Cultivating a “healthy health culture” by engaging the community is a primary focus as Augusta University’s Center for Bioethics and Health Policy enters a new phase of growth in its fifth year.
At the beginning of 2021, the CBHP established a new five-year strategic research plan centered around three themes: ethics and the health professions; ethics and policy of public health; and community engagement, social justice and advocacy.
“So many contemporary health challenges, like COVID-19, the opioid epidemic and efforts to secure health equity, are influenced by deep-rooted but under-examined ethical assumptions. The new research plan is focused on developing the type of interdisciplinary work needed to make a difference to such issues,” said Dr. Laura Williamson, who was appointed associate director in 2020 before being named director on Jan. 1, with Dr. Paul Mann named director of clinical ethics.
The CBHP was established as a center of excellence at Augusta University in 2016 and is housed within the Institute of Public and Preventive Health (IPPH).
Currently under the leadership of Williamson, the center’s mission is to provide a person-centered clinical ethics consultation service, conduct interdisciplinary research rooted in health ethics and policy to address challenges that undermine health and wellbeing locally and nationally and provide educational initiatives that develop greater understanding of the importance of ethics in health policy and practice.
“It’s critical for the next stage of the center’s development to have another full-time faculty member support the delivery on our research agenda, but also to take a lead role in the development of a new master’s degree in bioethics and health policy,” Williamson said.
Since its inception, the CBHP has primarily been associated with clinical ethics and health professional ethics education. While this will remain a key part of the center’s work, its new focus on public health and civic engagement will help the center work to address the complexity of health issues beyond the clinic.
Additionally, according to Williamson, this new focus will allow the center to better deliver on the goals of academic centers within the University System of Georgia – which are to “create new interdisciplinary models for research, education, and clinical care; create synergies across disciplines; foster a research environment that promotes innovation and interdisciplinary collaboration; and create a culture of excellence.”
The focus on interdisciplinary collaboration is particularly important, according to Williamson. “Health challenges often span different parts of our health system,” she said. “COVID-19 is a good example of this. It is an issue for clinical care and public health, so it’s important to develop a joined-up response. Ethics has an important part to play in this.”
The themes for the next five years were selected to develop a much-needed interdisciplinary approach to health and wellbeing and to best utilize the diverse skills and interests of faculty affiliated with CBHP. The CBHP intends to use its interdisciplinary ethical and policy work to focus on issues that are important to local communities, particularly the historic Laney Walker area of Augusta. This allows the CBHP to develop a clear and distinctive identity.
The themes in the new plan are:
Ethics and the Health Professions
This theme is a continuation of the center’s work on clinical ethics and its policy implications.

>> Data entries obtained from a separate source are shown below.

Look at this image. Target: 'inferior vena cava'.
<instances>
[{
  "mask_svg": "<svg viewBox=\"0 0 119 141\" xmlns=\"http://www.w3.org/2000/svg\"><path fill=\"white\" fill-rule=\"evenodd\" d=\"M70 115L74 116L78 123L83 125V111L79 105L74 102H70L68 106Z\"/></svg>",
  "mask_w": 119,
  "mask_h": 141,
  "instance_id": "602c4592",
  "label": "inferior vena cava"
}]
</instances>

It includes support for Augusta University’s faculty research, its clinical ethics consultation service and the work of graduate and medical students. In its next phase of development, beginning January 2022, the CBHP will prioritize developing ethics and policy support for interprofessional health care teams.
Public Health: Ethics and Policy
While continuity is important for CBHP as it progresses, the center must also develop in ways that equip it to respond to urgent contemporary health challenges. Issues such as substance use disorders, obesity and COVID-19 and the high cost and affordability of health care are public health issues that impact health and well-being. They also require an approach that goes beyond clinical ethics and policy.
Community Engagement, Social Justice and Advocacy
Community health outcomes are impacted negatively by marked racial disparities and the distrust of health systems. Therefore, according to its leadership, the CBHP has a responsibility to develop and lead a sustainable work program to effectively engage with the local community. Over the next five years, the CBHP will work to identify pre-existing community partnerships at Augusta University and to develop new relationships with local stakeholders to inform a work program focused on trust, social justice and advocacy.
Phase One, which began in March 2021 and runs through December, has focused on the development of interdisciplinary, multi-experience interest groups for each of the four themes of the strategic plan. These groups have done a series of “brainstorming” meetings surrounding key issues around which faculty can develop short papers, commentaries or positions papers, and have identified external funding to support interdisciplinary bioethics and health policy work.
“The center is really keen to hear from people, whether colleagues at AU or members of the local community, who want to participate in or learn more about our work,” said Williamson.
“The pandemic has unfortunately reminded us of the importance of having a healthy public health system, and the type of trust-based relationships across communities that are able to withstand and help us navigate crises. While we have begun conversations on the role of ethics and policy in meeting health challenges, wider, more diverse participation is mission critical to cultivating a healthy health culture.”